The sheriff of Los Angeles County arrived with his deputies to take back the Venice boardwalk from our homeless “neighbors” who have literally occupied it.

The thing is, the Venice boardwalk is in the city of Los Angeles, the jurisdiction of the Los Angeles Police Department.

And the LAPD, not to mention the local councilman, has a zero-interference policy with our “neighbors.”

Our beaches and parks are overflowing with tents.

The streets are clogged with recreational vehicles that never move.

People openly steal bikes, do meth, sexually harass girls and women, and start fires that, in one recent case, burned down the home of a doctor who had the audacity to complain.

She wasn’t home. Her dog was.

I’m a rather fanatical dog lover. That was it for me.

I used to be on the national board of the American Civil Liberties Union. If I were on the Facebook supreme court, I would let former President Donald Trump talk. Political speech should be free, unless it poses a clear and present danger of imminent harm. Like falsely crying fire in a crowded theater.

But there is no First Amendment right to take over public property, pitch your tents, and occupy our beaches and parks, immune from law enforcement.

There is no First Amendment right to do drugs on public property, block sidewalks and make it impossible to clean streets.

I am not anti-homeless. The most common victims of crimes by homeless people are other homeless people. They prey on each other. Leaving them on the streets does them no favors.

There are people on the streets who have been abandoned by their families because of all kinds of issues, and then they get preyed upon again on the beach. There are almost certainly people who used to rent or own in the area and now find themselves on the streets.

But this is also a “homeless destination”; people come here to be homeless on the beach. “South Park” did it as an episode: The boys solved the city’s homeless problem by chartering a bus. Destination: Santa Monica.

Which makes the expected appointment of Eric Garcetti, the well-meaning and also much-mocked mayor of Los Angeles, to be ambassador to India seem so utterly absurd.

My favorite: He’s perfect for the job; he gets to sit in a nice office and watch people dying on the sidewalk while he does nothing about it. Just like in Los Angeles.

The LAPD has now announced that the Venice boardwalk will be cleared by August. Maybe they could also clear the nearby streets, Main Street and Abbot Kinney, and give a hand to the merchants whose stores and restaurants no one wants to get into by stepping over a person.

My favorite judge, Judge David Carter of the Central District of California, has called in city officials and visited encampments under the freeways and demanded answers. I appeared in a case before Carter for two years, and it was brilliantly brutal.

The sheriff’s claim to jurisdiction of the Venice boardwalk was, to be generous, a stretch.

Carter may be stretching a bit himself in demanding that the people who are supposed to be addressing homelessness in the city answer for their failure in his courtroom — in my experience, likely on a Saturday or at 11 p.m.
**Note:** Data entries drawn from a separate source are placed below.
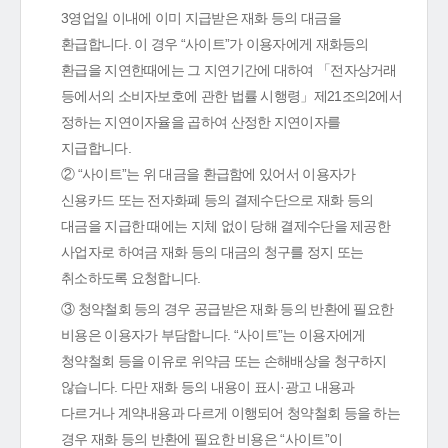
3영업일 이내에 이미 지급받은 재화 등의 대금을
환급합니다. 이 경우 “사이트”가 이용자에게 재화등의
환급을 지연한때에는 그 지연기간에 대하여 「전자상거래
등에서의 소비자보호에 관한 법률 시행령」제21조의2에서
정하는 지연이자율을 곱하여 산정한 지연이자를
지급합니다.
② “사이트”는 위 대금을 환급함에 있어서 이용자가
신용카드 또는 전자화폐 등의 결제수단으로 재화 등의
대금을 지급한 때에는 지체 없이 당해 결제수단을 제공한
사업자로 하여금 재화 등의 대금의 청구를 정지 또는
취소하도록 요청합니다.
③ 청약철회 등의 경우 공급받은 재화 등의 반환에 필요한
비용은 이용자가 부담합니다. “사이트”는 이용자에게
청약철회 등을 이유로 위약금 또는 손해배상을 청구하지
않습니다. 다만 재화 등의 내용이 표시·광고 내용과
다르거나 계약내용과 다르게 이행되어 청약철회 등을 하는
경우 재화 등의 반환에 필요한 비용은 “사이트”이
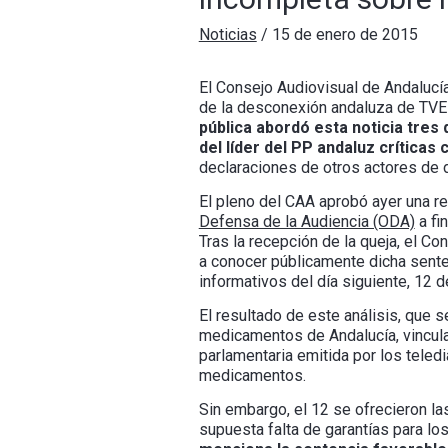
Noticias
/
15 de enero de 2015
El Consejo Audiovisual de Andalucía 
de la desconexión andaluza de TVE 
pública abordó esta noticia tres
del líder del PP andaluz crítica
declaraciones de otros actores de di
El pleno del CAA aprobó ayer una re
Defensa de la Audiencia (ODA)
a fi
Tras la recepción de la queja, el Co
a conocer públicamente dicha sente
informativos del día siguiente, 12 
El resultado de este análisis, que s
medicamentos de Andalucía, vincula
parlamentaria emitida por los teled
medicamentos.
Sin embargo, el 12 se ofrecieron la
supuesta falta de garantías para l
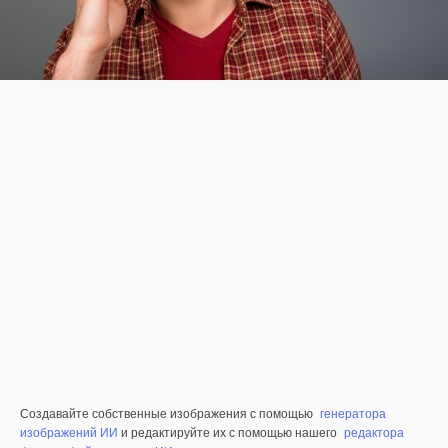
Создавайте собственные изображения с помощью
генератора
изображений ИИ
и редактируйте их с помощью нашего
редактора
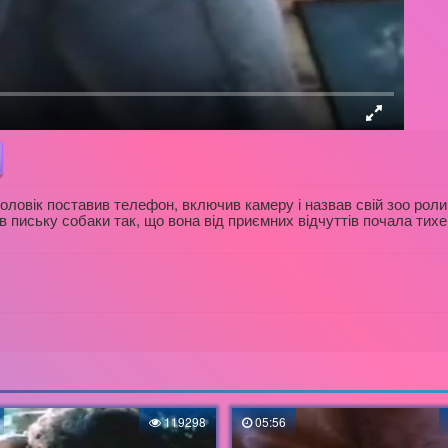
ловік поставив телефон, включив камеру і назвав свій зоо ролик
го в письку собаки так, що вона від приємних відчуттів почала ти
119298
05:56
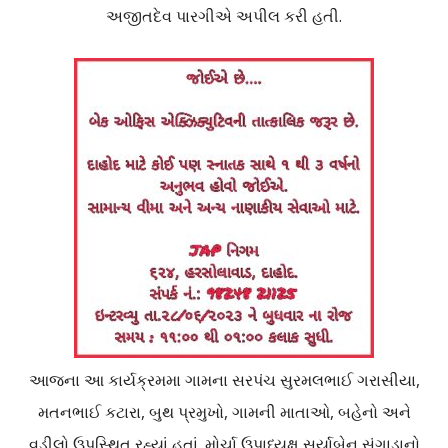
અજીતદેવ પારગીએ અપીલ કરી હતી.
આજના આ કાર્યક્રમમા ગામના સરપંચ સુરમલભાઈ ગરાસીયા,
મતનભાઈ કટારા, બુથ પ્રમુખો, ગામની માતાઓ, બહેનો અને
વડીલો ઉપસ્થિત રહ્યાં હતાં. મોર્ચા ઉપાધ્યક્ષ સુર્યાબેન સંગાડાનો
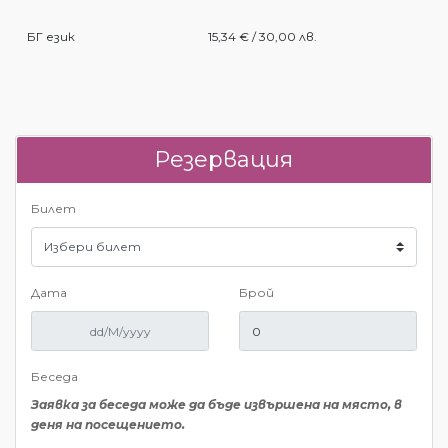
БГ език
15,34 € / 30,00 лв.
Резервация
Билет
Дата
Брой
Беседа
Заявка за беседа може да бъде извършена на място, в
деня на посещението.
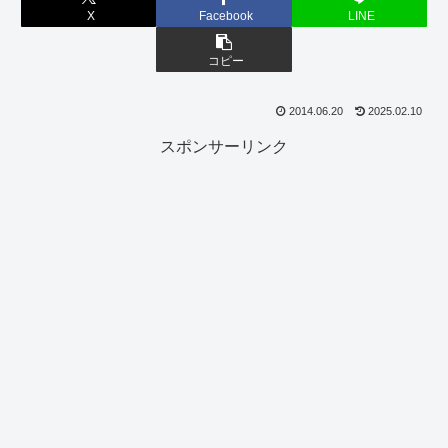
X
Facebook
LINE
コピー
2014.06.20
2025.02.10
スポンサーリンク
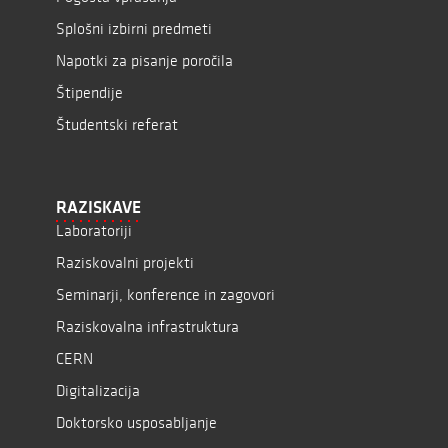
Splošni izbirni predmeti
Napotki za pisanje poročila
Štipendije
Študentski referat
RAZISKAVE
Laboratoriji
Raziskovalni projekti
Seminarji, konference in zagovori
Raziskovalna infrastruktura
CERN
Digitalizacija
Doktorsko usposabljanje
But things need to be shaken up.

The sheriff’s stunt actually worked. The LAPD couldn’t very well sit and watch them or, worse, stop them.

Carter is the sort to demand answers from the people at the top. Mattel’s CEO came to hearings every Saturday during MGA Entertainment v. Mattel. And sometimes, the only way to get action from a bureaucracy is to demand answers by Saturday at midnight.

The sheriff and the judge. Looking for solutions outside the box.